Of course, there were clues that something was different. The gospels describe ‘men in dazzling clothes’ or a man in a white robe or linens rolled up and put aside and a gardener who looked like he knew something. The women in Luke’s gospel were convinced something great had happened but Peter and the others dismissed their words as an ‘idle tale.’  It’s hard to hear good news if you don’t expect to, want to – or when fear holds sway!  My Lord, what a morning indeed - but it was not the kind of morning we usually imagine!  And so those two travelers to Emmaus escaped Jerusalem and headed on home, so dejected, they hardly noticed the stranger who joined them. But finally, after they got to Emmaus, probably home, and invited him in, and sat at table with him and he broke the bread they recognized him. Luke tells us their eyes were opened - and nothing was the same after that!  With renewed energy, they headed back to Jerusalem, to the thick of things, where they met the others who also, by that time, had their own conversion. Their eyes had been opened as well.

And that is what the resurrection is all about.  The resurrection is about living with eyes and ears and hearts wide open to the presence of God among us - in the good times and the hard times.   I think some of the contemporary arguments about whether Jesus really rose from the dead are misguided. Conservatives and liberals alike can argue about that until the cows come home.  Their conclusions won’t change a thing. The fundamental truth of the resurrection is that hope trumps fear, life beats death, love wins, generosity and service cannot be overcome by evil.  The resurrection is not so much about what happened to Jesus.  It is about what happens to us as we follow the way of Jesus, seeing his work and doing his work in a world every bit as dangerous as was his world; in times every bit as frightening as were his.
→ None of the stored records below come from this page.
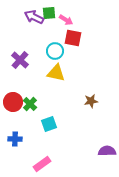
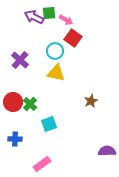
red square: rotated 24 degrees clockwise
brown star: rotated 16 degrees counterclockwise
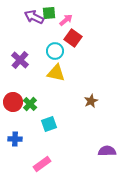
pink arrow: rotated 72 degrees counterclockwise
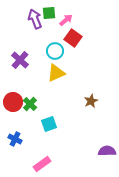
purple arrow: moved 1 px right, 2 px down; rotated 42 degrees clockwise
yellow triangle: rotated 36 degrees counterclockwise
blue cross: rotated 24 degrees clockwise
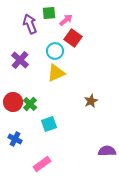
purple arrow: moved 5 px left, 5 px down
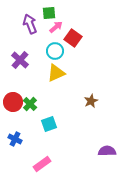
pink arrow: moved 10 px left, 7 px down
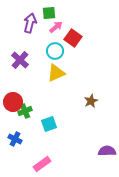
purple arrow: moved 1 px up; rotated 36 degrees clockwise
green cross: moved 5 px left, 7 px down; rotated 24 degrees clockwise
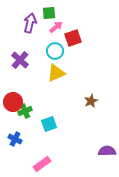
red square: rotated 36 degrees clockwise
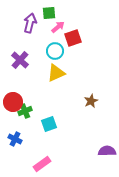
pink arrow: moved 2 px right
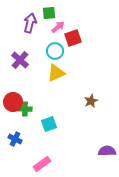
green cross: moved 2 px up; rotated 24 degrees clockwise
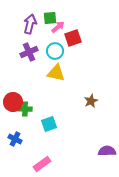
green square: moved 1 px right, 5 px down
purple arrow: moved 1 px down
purple cross: moved 9 px right, 8 px up; rotated 24 degrees clockwise
yellow triangle: rotated 36 degrees clockwise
Mary Magdalene went to an empty tomb and saw a gardener at first. But when she looked closer - she saw Jesus. Love wins!  She knew it for sure! Those two on the way out of town met a stranger and saw . . . well, a stranger.  But when they looked closer, they recognized Jesus - which meant there was indeed hope in the face of fear. To live the resurrection is to live with eyes wide open, ready to see Jesus, ready to be healed by hope.  That’s what resurrection means.
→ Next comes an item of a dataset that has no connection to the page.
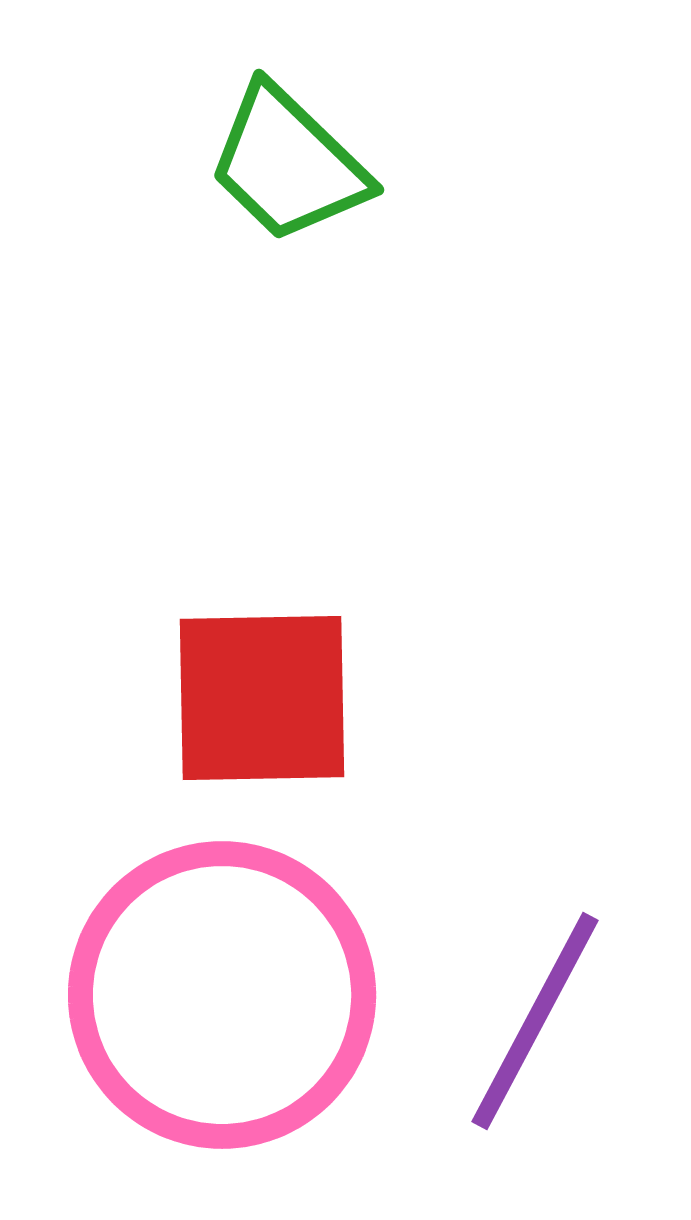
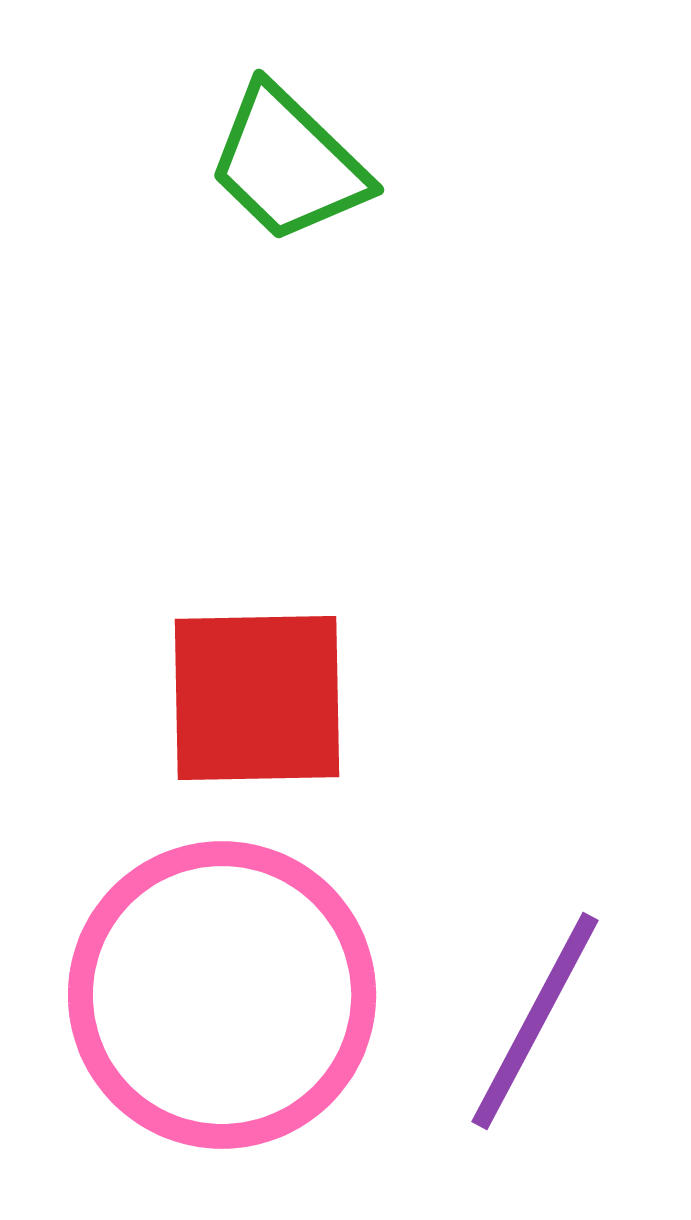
red square: moved 5 px left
I experience resurrection hope each Sunday when I listen to the wonderful questions and answers of our children during children’s time. I experienced hope at our Maundy Thursday celebration meal when our fellowship hall was filled and our youth helped cook and serve a meal and we sat around and learned about the Passover meal Jesus celebrated with his friends long ago.  I experienced resurrection on Good Friday afternoon when I heard Ellie Parker and Kathy Bramer and Fay Buness here in an empty church practicing for the evening service. They had other things to do, surely - but they were here, willing to share their gifts. I experienced resurrection as several of us met here that same day to ponder the issues we have with our projection system.  It will cost us $4000 to get it right . . . and within an hour, a member of our congregation gave over half that amount to see it happen.  I experienced resurrection when several members of our church gathered on a cold Thursday morning at Resurrection cemetery to bid farewell to our former custodian Mike who died on Monday, age 43.  And, when the Catholic priest who presided at the graveside, invited a United Methodist pastor - me - to offer a prayer, I had a renewed hope that someday those things that divide us will be no more.

Hope happens like that - unexpectedly - and usually in little ways.  That’s why we need our eyes wide open, our hearts ready, our ears attentive - to notice resurrection moments.  There are many nay-sayers out there of course.  When fear threatens to overpower – as it seems to do right now in this world of ours – hope can be a rare commodity.  Hopeful people are suspect. But, Easter 2009, reminds us that resurrection is the ‘gift that keeps on giving.’  So, with eyes wide open, look for resurrection, here and out there – because it really is true - we have it on good authority - hope wins every time.
 
[1]Easter Anthem for mixed voices: What a Morning by Robert C. Lau, Lorenz Publishing Co., ©1998.
[2]Christ the Lord is Risen Today, UMH #302.
[3]Up From the Grave He Arose, UMH #322.